=== YOUR OBJECTIVE ===
Within the entries below, how many lines carry the word "this"? State the number and stop.

(Stored items from a collection)
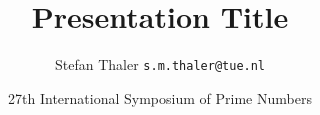 \documentclass{beamer}
\title{Presentation Title}
\date[ISPN ’80]{27th International Symposium of Prime Numbers}
\author[sthaler]{Stefan Thaler \texttt{s.m.thaler@tue.nl}}
\begin{document}
%
%

\begin{frame}[title-01]
\end{frame}

\begin{frame}[title-02]
\end{frame}

\begin{frame}[title-03]
\end{frame}

%
%
\begin{frame}[content-a1]
\end{frame}

\begin{frame}[content-a2]
\end{frame}

%
%
\begin{frame}[content-b1]
\end{frame}

\begin{frame}[content-b2]
\end{frame}

\begin{frame}[content-b3]
\end{frame}

%
%
\begin{frame}[content-c1]
\end{frame}

\begin{frame}[content-c2]
\end{frame}

\begin{frame}[content-c3]
\end{frame}

\begin{frame}[content-c4]
\end{frame}
\end{document}
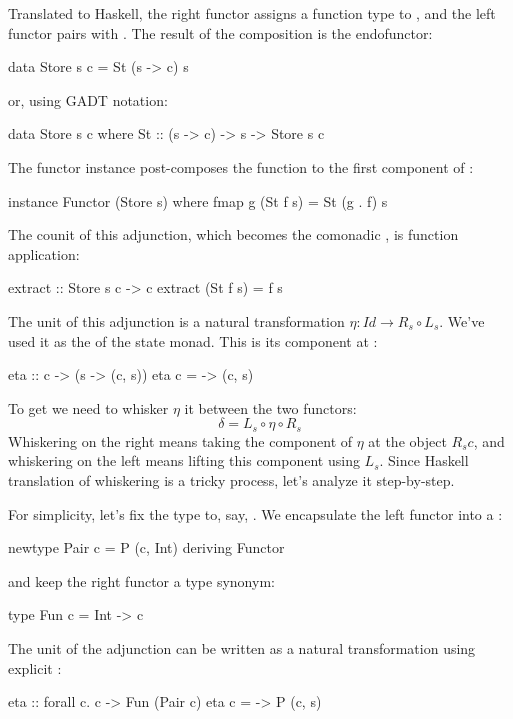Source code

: \documentclass[DaoFP]{subfiles}
\begin{document}
Translated to Haskell, the right functor assigns a function type  to , and the left functor pairs  with . The result of the composition is the endofunctor:
\begin{haskell}
data Store s c = St (s -> c) s
\end{haskell}
or, using GADT notation:
\begin{haskell}
data Store s c where
    St :: (s -> c) -> s -> Store s c
\end{haskell}
The functor instance post-composes the function to the first component of  :
\begin{haskell}
instance Functor (Store s) where
  fmap g (St f s) = St (g . f) s
\end{haskell}

The counit of this adjunction, which becomes the comonadic , is function application:
\begin{haskell}
extract :: Store s c -> c
extract (St f s) = f s
\end{haskell}
The unit of this adjunction is a natural transformation $\eta \colon \mathit{Id} \to R_s \circ L_s$. We've used it as the  of the state monad. This is its component at :
\begin{haskell}
eta :: c -> (s -> (c, s))
eta c = \s -> (c, s)
\end{haskell}
To get  we need to whisker $\eta$ it between the two functors:
\[ \delta = L_s  \circ \eta \circ R_s \]
Whiskering on the right means taking the component of $\eta$ at the object $R_s c$, and whiskering on the left means lifting this component using $L_s$. Since Haskell translation of whiskering is a tricky process, let's analyze it step-by-step. 

For simplicity, let's fix the type  to, say, . We encapsulate the left functor into a :
\begin{haskell}
newtype Pair c = P (c, Int)
  deriving Functor
\end{haskell}
and keep the right functor a type synonym:
\begin{haskell}
type Fun c = Int -> c
\end{haskell}
The unit of the adjunction can be written as a natural transformation using explicit :
\begin{haskell}
eta :: forall c. c -> Fun (Pair c)
eta c = \s -> P (c, s)
\end{haskell}
\end{document}

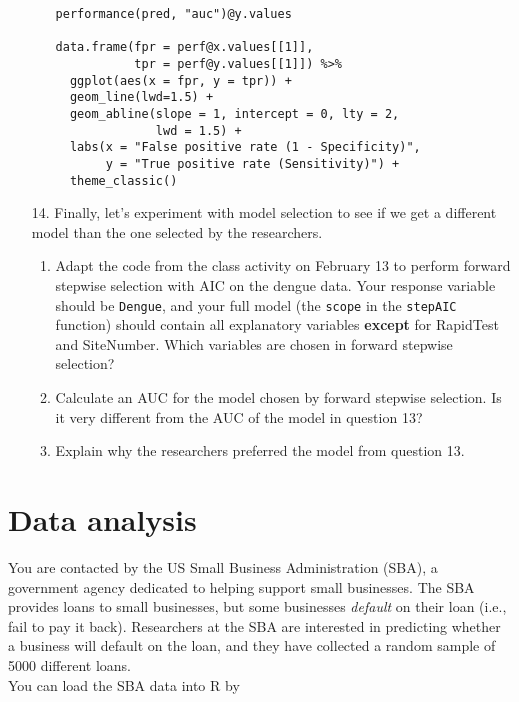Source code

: \documentclass[11pt]{article}
\begin{document}
\begin{enumerate}
\begin{enumerate}
\begin{verbatim}
performance(pred, "auc")@y.values 

data.frame(fpr = perf@x.values[[1]],
           tpr = perf@y.values[[1]]) %>%
  ggplot(aes(x = fpr, y = tpr)) +
  geom_line(lwd=1.5) +
  geom_abline(slope = 1, intercept = 0, lty = 2,
              lwd = 1.5) +
  labs(x = "False positive rate (1 - Specificity)",
       y = "True positive rate (Sensitivity)") +
  theme_classic()
\end{verbatim}

\end{enumerate}

\item[14.] Finally, let's experiment with model selection to see if we get a different model than the one selected by the researchers.

\begin{enumerate}
\item Adapt the code from the class activity on February 13 to perform forward stepwise selection with AIC on the dengue data. Your response variable should be \verb;Dengue;, and your full model (the \verb;scope; in the \verb;stepAIC; function) should contain all explanatory variables \textbf{except} for RapidTest and SiteNumber. Which variables are chosen in forward stepwise selection?

\item Calculate an AUC for the model chosen by forward stepwise selection. Is it very different from the AUC of the model in question 13?

\item Explain why the researchers preferred the model from question 13.
\end{enumerate}
\end{enumerate}

\section{Data analysis}

You are contacted by the US Small Business Administration (SBA), a government agency dedicated to helping support small businesses. The SBA provides loans to small businesses, but some businesses \textit{default} on their loan (i.e., fail to pay it back). Researchers at the SBA are interested in predicting whether a business will default on the loan, and they have collected a random sample of 5000 different loans.\\

\noindent You can load the SBA data into R by
\end{document}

=== TASK OUTPUT ===
3